For those that can keep up, the Mandelbrot Set is a map of the convergence or divergence of all points in the recursive series zn+1 = zn2 + c in the complex number plane. To generate the set I take a coordinate on the screen and convert it in to a complex number “c”. I then make a loop where I step one iteration through zn+1 = zn2 + c where z0 = c and then add up the components of zn+1 and see if it is over 50. If it is over 50 I conclude it’s diverging so I stop looping and color the pixel based on the number of iterations it took to get to 50, else I continue looping. If I go 25 times and it’s not over 50 I conclude it’s converging and color the pixel black.
It took me 2 tries to make this work at all and it still doesn't look right because it was made while I was at a robotics competition and I was getting impatient. The problem stems from rounding errors in the JavaScript and not enough iterations; it causes the set to be slightly malformed and made of cool "swooshes" as I've decided to call them.

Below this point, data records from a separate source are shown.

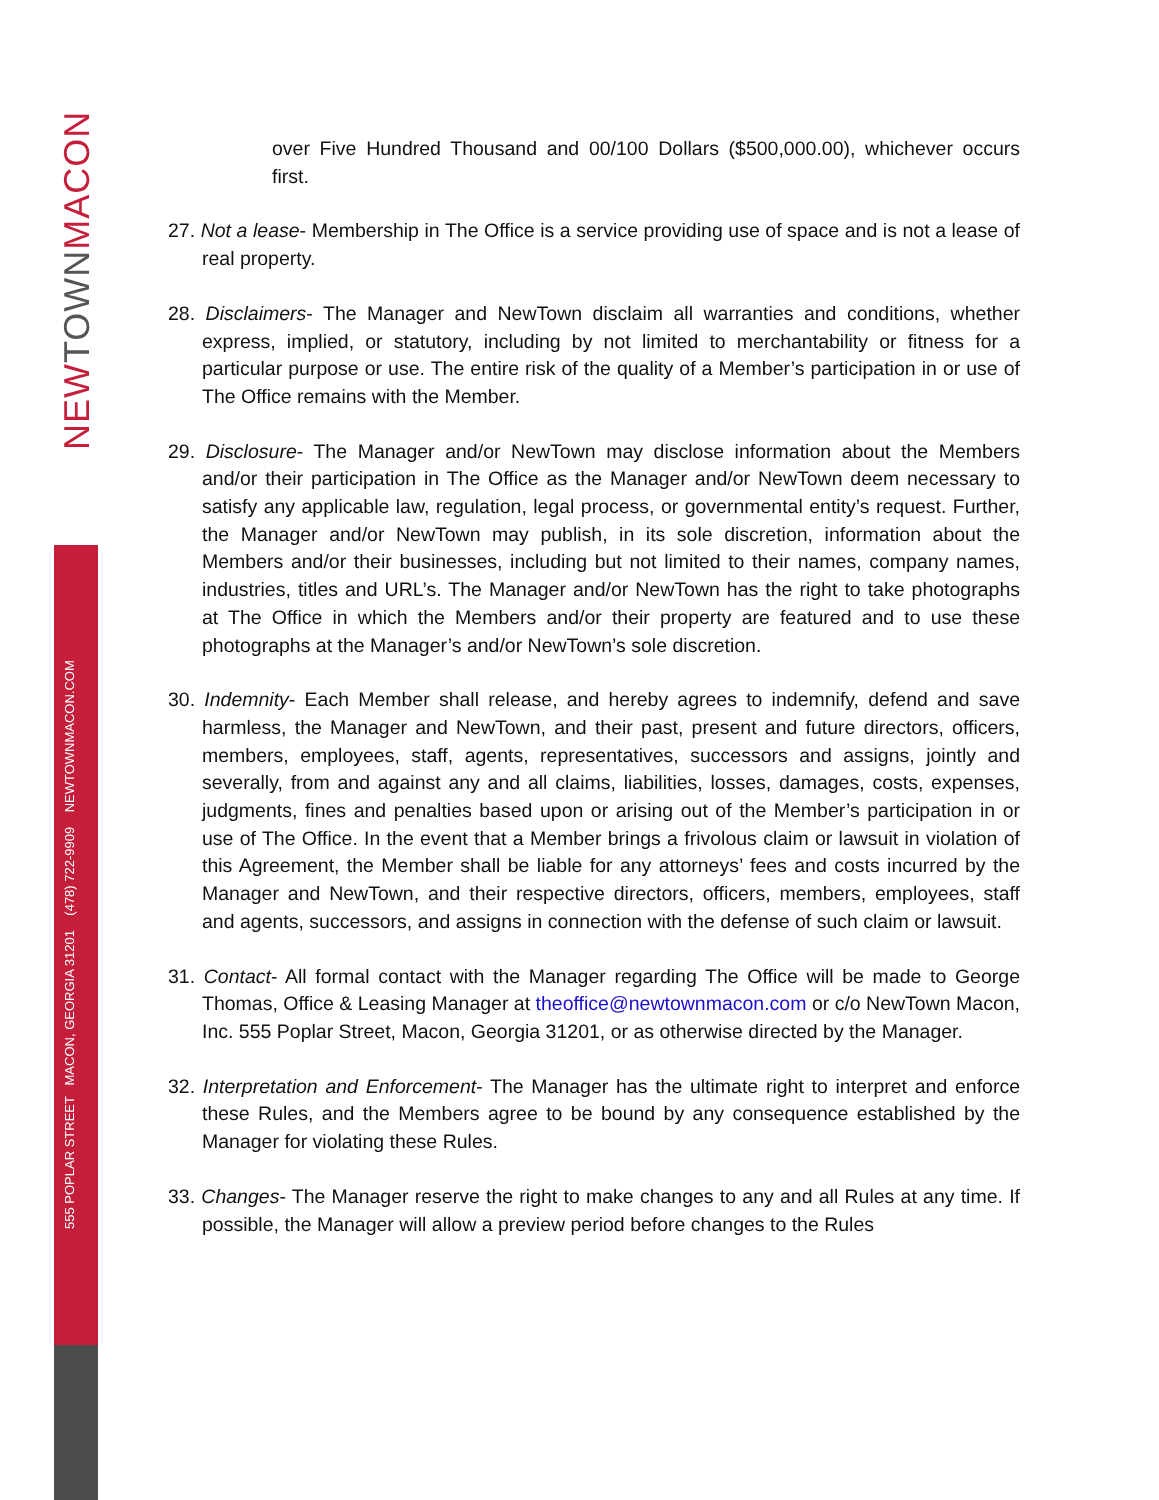NEWTOWNMACON
555 POPLAR STREET MACON, GEORGIA 31201 (478) 722-9909 NEWTOWNMACON.COM
over Five Hundred Thousand and 00/100 Dollars ($500,000.00), whichever occurs first.
27. Not a lease- Membership in The Office is a service providing use of space and is not a lease of real property.
28. Disclaimers- The Manager and NewTown disclaim all warranties and conditions, whether express, implied, or statutory, including by not limited to merchantability or fitness for a particular purpose or use. The entire risk of the quality of a Member’s participation in or use of The Office remains with the Member.
29. Disclosure- The Manager and/or NewTown may disclose information about the Members and/or their participation in The Office as the Manager and/or NewTown deem necessary to satisfy any applicable law, regulation, legal process, or governmental entity’s request. Further, the Manager and/or NewTown may publish, in its sole discretion, information about the Members and/or their businesses, including but not limited to their names, company names, industries, titles and URL’s. The Manager and/or NewTown has the right to take photographs at The Office in which the Members and/or their property are featured and to use these photographs at the Manager’s and/or NewTown’s sole discretion.
30. Indemnity- Each Member shall release, and hereby agrees to indemnify, defend and save harmless, the Manager and NewTown, and their past, present and future directors, officers, members, employees, staff, agents, representatives, successors and assigns, jointly and severally, from and against any and all claims, liabilities, losses, damages, costs, expenses, judgments, fines and penalties based upon or arising out of the Member’s participation in or use of The Office. In the event that a Member brings a frivolous claim or lawsuit in violation of this Agreement, the Member shall be liable for any attorneys’ fees and costs incurred by the Manager and NewTown, and their respective directors, officers, members, employees, staff and agents, successors, and assigns in connection with the defense of such claim or lawsuit.
31. Contact- All formal contact with the Manager regarding The Office will be made to George Thomas, Office & Leasing Manager at theoffice@newtownmacon.com or c/o NewTown Macon, Inc. 555 Poplar Street, Macon, Georgia 31201, or as otherwise directed by the Manager.
32. Interpretation and Enforcement- The Manager has the ultimate right to interpret and enforce these Rules, and the Members agree to be bound by any consequence established by the Manager for violating these Rules.
33. Changes- The Manager reserve the right to make changes to any and all Rules at any time. If possible, the Manager will allow a preview period before changes to the Rules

*note: drag to move around the viewer and scroll to zoom*
Sierpiński triangle
This project got started went one of my friends told me that one of his old teachers made the Sierpiński triangle by making random dots or something. He did actually know the mechanism but I figured that meant it couldn't be that hard. A Sierpiński triangle looks like if you were to take a triangle and remove a triangle from it where its vertices were the mid-points of the sides of the original triangle. This will form 3 more triangles, repeat the prosses on the new triangles and you will slowly see the fractal forming.

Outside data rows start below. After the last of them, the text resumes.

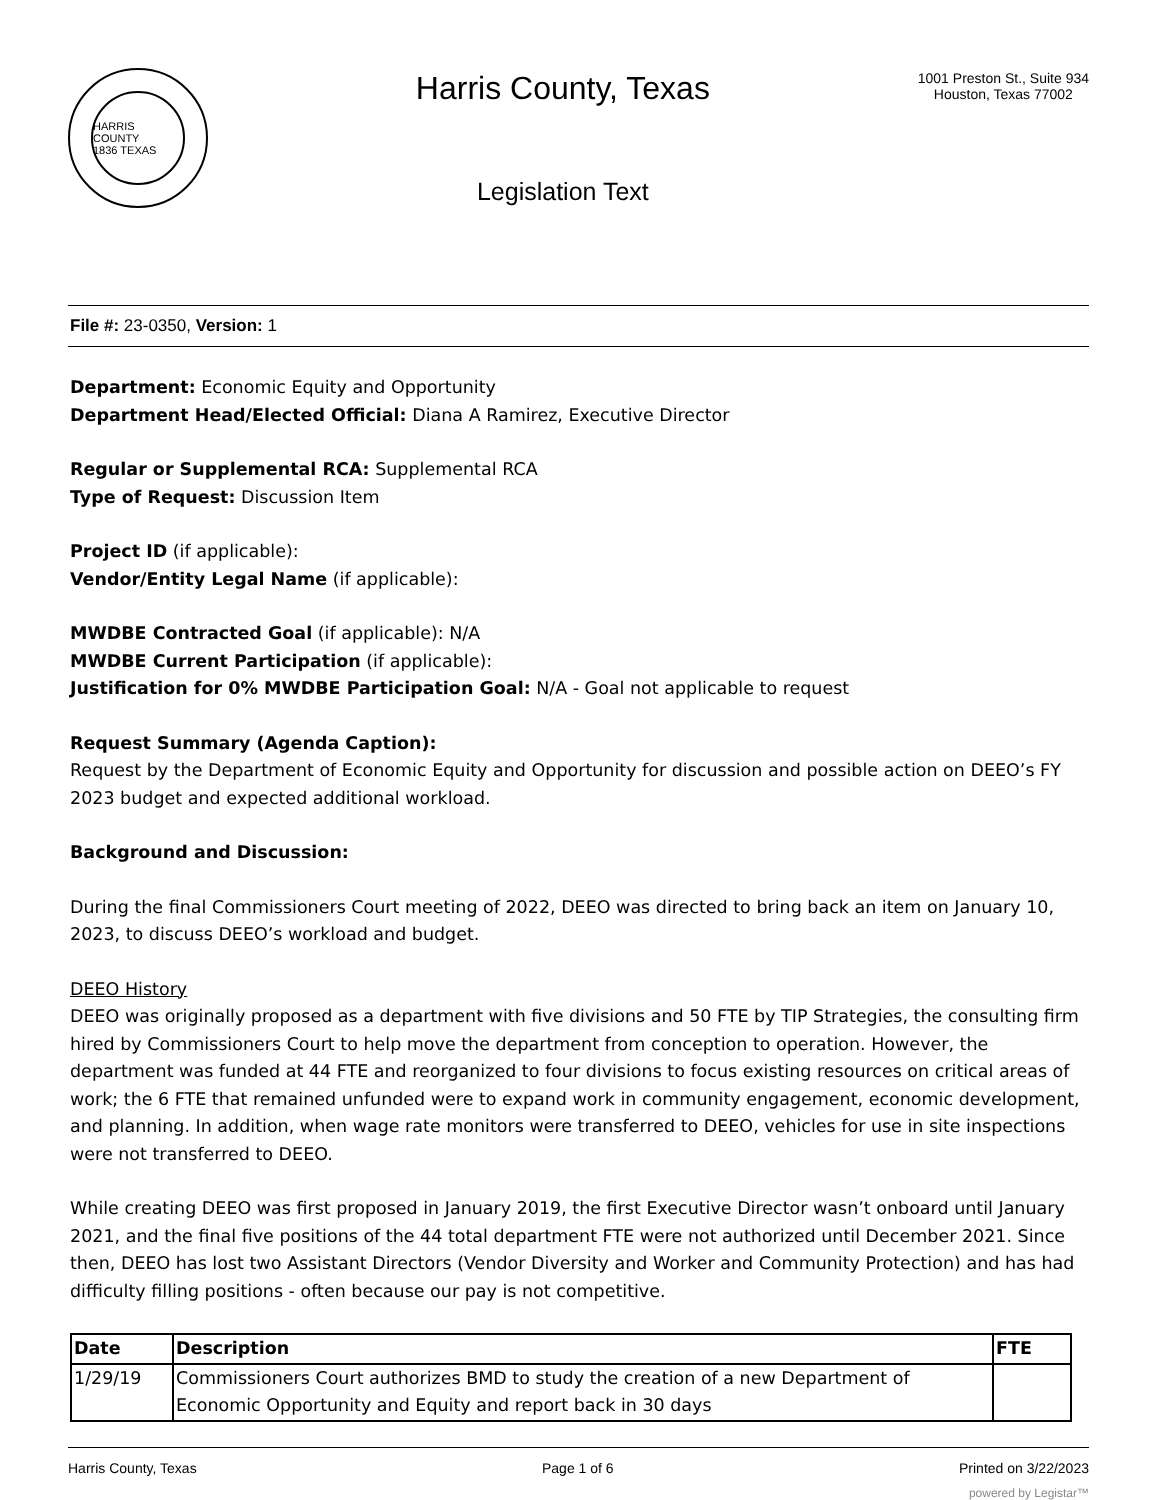HARRIS COUNTY
1836 TEXAS
Harris County, Texas
Legislation Text
1001 Preston St., Suite 934
Houston, Texas 77002
File #: 23-0350, Version: 1
Department: Economic Equity and Opportunity
Department Head/Elected Official: Diana A Ramirez, Executive Director
Regular or Supplemental RCA: Supplemental RCA
Type of Request: Discussion Item
Project ID (if applicable):
Vendor/Entity Legal Name (if applicable):
MWDBE Contracted Goal (if applicable): N/A
MWDBE Current Participation (if applicable):
Justification for 0% MWDBE Participation Goal: N/A - Goal not applicable to request
Request Summary (Agenda Caption):
Request by the Department of Economic Equity and Opportunity for discussion and possible action on DEEO’s FY 2023 budget and expected additional workload.
Background and Discussion:
During the final Commissioners Court meeting of 2022, DEEO was directed to bring back an item on January 10, 2023, to discuss DEEO’s workload and budget.
DEEO History
DEEO was originally proposed as a department with five divisions and 50 FTE by TIP Strategies, the consulting firm hired by Commissioners Court to help move the department from conception to operation. However, the department was funded at 44 FTE and reorganized to four divisions to focus existing resources on critical areas of work; the 6 FTE that remained unfunded were to expand work in community engagement, economic development, and planning. In addition, when wage rate monitors were transferred to DEEO, vehicles for use in site inspections were not transferred to DEEO.
While creating DEEO was first proposed in January 2019, the first Executive Director wasn’t onboard until January 2021, and the final five positions of the 44 total department FTE were not authorized until December 2021. Since then, DEEO has lost two Assistant Directors (Vendor Diversity and Worker and Community Protection) and has had difficulty filling positions - often because our pay is not competitive.
| Date | Description | FTE |
| --- | --- | --- |
| 1/29/19 | Commissioners Court authorizes BMD to study the creation of a new Department of Economic Opportunity and Equity and report back in 30 days | |
Harris County, Texas Page 1 of 6 Printed on 3/22/2023
powered by Legistar™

Because my version uses random dots to generate the triangle it tends to be slow so you will have to give it a moment to load if you check it out. Unlike many of my projects, this one is not interactable.
3D Plotter
This is a Desmos graph I made to understand the transforms for Block and Graph Land.
Calculate Pi
This project was for my 2018 Pi day celebration (3/14). This was originally written in code.org but earlier this school year, to practice my JavaScript, I converted it for uses in the browser.
The first 4 digits (3.141) generate fairly quickly but you have to wait at least 30 minutes to reach the 9.